Configuration Reference¶
evalwire can be driven entirely from a evalwire.toml file at the root of your project. CLI flags always take precedence over config file values, which take precedence over hardcoded defaults.
Precedence¶
Example file¶
[dataset]
csv_path = "data/testset.csv"
on_exist = "skip"
input_keys = ["user_query"]
output_keys = ["expected_output"]
tag_column = "tags"
delimiter = "|"
[experiments]
dir = "experiments"
prefix = "eval"
concurrency = 4
[dataset] section¶
Used by evalwire upload.
| Key | Type | Default | Description |
|---|---|---|---|
csv_path |
string | none (required) | Path to the CSV testset file. |
on_exist |
"skip" / "overwrite" / "append" |
"skip" |
How to handle a dataset that already exists in Phoenix. |
input_keys |
list of strings | ["user_query"] |
CSV column names treated as example inputs. |
output_keys |
list of strings | ["expected_output"] |
CSV column names treated as expected outputs. |
tag_column |
string | "tags" |
CSV column used to split rows into separate datasets. |
delimiter |
string | "\|" |
Character used to assign a row to multiple datasets. |
on_exist modes¶
| Value | Behaviour |
|---|---|
skip |
Leave the existing dataset untouched. |
overwrite |
Delete the existing dataset and re-create it from the CSV. |
append |
Add the new rows to the existing dataset. |
[experiments] section¶
Used by evalwire run.
| Key | Type | Default | Description |
|---|---|---|---|
dir |
string | "experiments" |
Path to the experiments directory. |
prefix |
string | "eval" |
Prefix prepended to every experiment name in Phoenix. |
concurrency |
integer | 1 |
Number of experiments to run in parallel. |
[phoenix] section¶
Reserved for future use.
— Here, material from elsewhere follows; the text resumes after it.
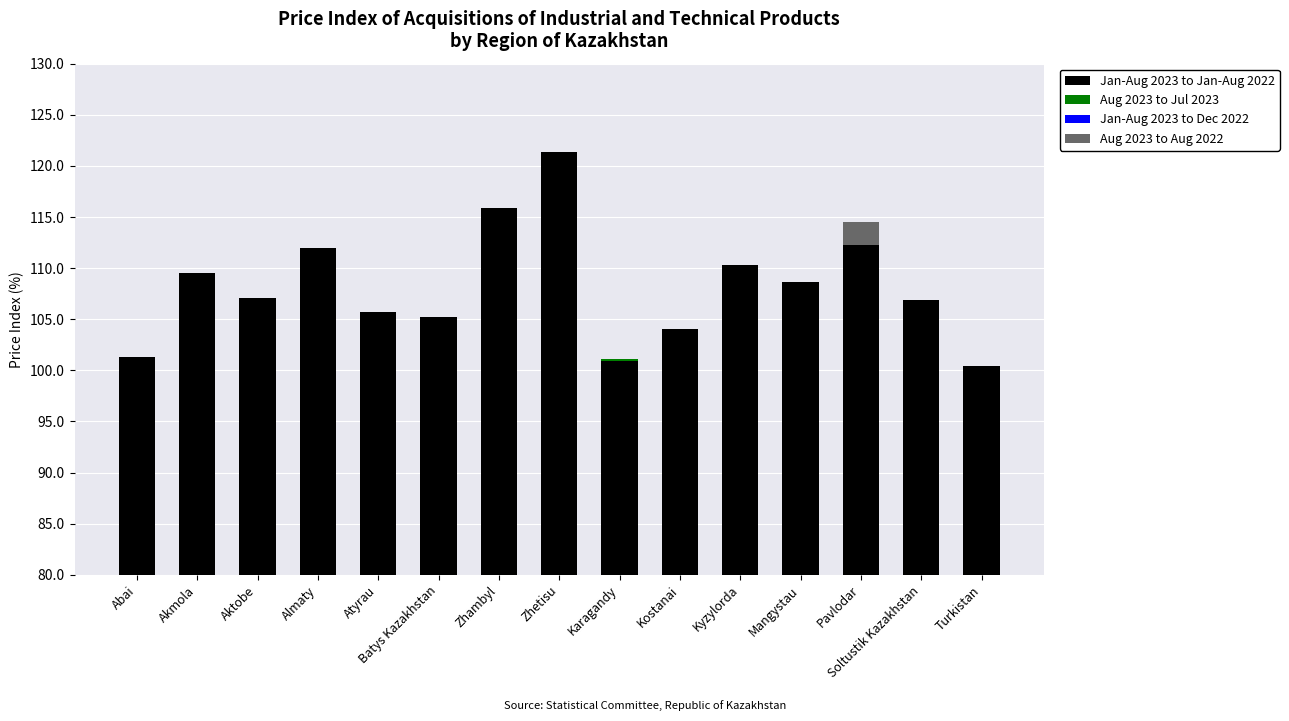

How many data points does each series have?

15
Currently read by get_phoenix_config() but not consumed by the CLI.
CLI flag reference¶
evalwire upload¶
| Flag | Config key | Default |
|---|---|---|
--csv PATH |
dataset.csv_path |
none |
--on-exist MODE |
dataset.on_exist |
skip |
--input-keys COLS |
dataset.input_keys |
user_query |
--output-keys COLS |
dataset.output_keys |
expected_output |
--tag-column COL |
dataset.tag_column |
tags |
--delimiter CHAR |
dataset.delimiter |
\| |
--config PATH |
n/a | ./evalwire.toml |
evalwire run¶
| Flag | Config key | Default |
|---|---|---|
--experiments PATH |
experiments.dir |
experiments |
--name NAME |
n/a | all experiments |
--prefix PREFIX |
experiments.prefix |
eval |
--concurrency N |
experiments.concurrency |
1 |
--dry-run [N] |
n/a | off |
--config PATH |
n/a | ./evalwire.toml |
--name is repeatable: evalwire run --name es_search --name source_router.
--dry-run runs the task but does not upload results to Phoenix. Optionally accepts a number to limit the run to the first N examples per dataset.